Re: Fields, Index segments and docIds (second Try)

Shai Erera Fri, 02 May 2014 05:43:58 -0700

I don't think that you need to be concerned with the internal docIDs much.
Just imagine the indexes as a big table with multiple columns, where
columns are grouped together. Each group is a different index. If a
document does not have a value in one column, then you have an empty cell.
if a document doesn't have a value in entire group of columns, then you
denote that by adding an empty document.


Oh, and make sure to use a LogMergePolicy, so segments are merged in the
same order across all indexes.

And given that you rebuild the indexes every time, you can create them
one-by-one. You don't need to do that in parallel to all indexes, unless
it's more convenient for you.

Stored data:
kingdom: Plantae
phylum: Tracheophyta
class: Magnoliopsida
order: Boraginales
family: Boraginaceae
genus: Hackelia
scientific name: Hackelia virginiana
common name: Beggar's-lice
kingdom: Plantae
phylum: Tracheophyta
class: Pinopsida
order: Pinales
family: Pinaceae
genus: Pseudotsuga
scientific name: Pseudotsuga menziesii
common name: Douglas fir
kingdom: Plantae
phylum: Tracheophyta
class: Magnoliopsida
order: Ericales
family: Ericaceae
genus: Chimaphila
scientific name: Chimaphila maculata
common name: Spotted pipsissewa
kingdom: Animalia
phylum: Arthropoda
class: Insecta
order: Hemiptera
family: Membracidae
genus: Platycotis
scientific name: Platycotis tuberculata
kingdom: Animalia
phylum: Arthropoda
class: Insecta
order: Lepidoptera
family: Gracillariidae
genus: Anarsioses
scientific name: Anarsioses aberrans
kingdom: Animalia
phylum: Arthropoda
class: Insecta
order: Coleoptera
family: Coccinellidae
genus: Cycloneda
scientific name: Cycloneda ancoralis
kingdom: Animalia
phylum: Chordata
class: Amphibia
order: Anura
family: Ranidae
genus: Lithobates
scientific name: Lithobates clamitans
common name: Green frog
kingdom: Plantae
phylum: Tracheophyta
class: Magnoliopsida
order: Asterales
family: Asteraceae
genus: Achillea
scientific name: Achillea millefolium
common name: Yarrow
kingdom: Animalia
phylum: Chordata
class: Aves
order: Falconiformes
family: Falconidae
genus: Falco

Given task: Continue the reply about index segments and docIDs from where it stops.

Answer for the task:
Shai


On Fri, May 2, 2014 at 9:28 AM, Olivier Binda <[email protected]>wrote:

> On 05/02/2014 06:05 AM, Shai Erera wrote:
>
>> If you're always rebuilding, let alone forceMerge, you shouldn't have too
>> much trouble implementing it. Just make sure that you add documents in the
>> same order to all indexes.
>>
>> If you're always rebuilding, how come you have deletions? Anyway, you must
>> also delete in all indexes.
>>
>
> Indeed, I don't have deletions and I'm mainly concerned with merges.
> But I just want to understand the whole docId remapping process,
> out of curiosity and also because obtaining a docId (and not losing it)
> seems to be the key of parallel indexes
>
>  On May 2, 2014 1:57 AM, "Olivier Binda" <[email protected]> wrote:
>>
>>  On 05/01/2014 10:28 AM, Shai Erera wrote:
>>>
>>>  I'm glad it helped you. Good luck with the implementation.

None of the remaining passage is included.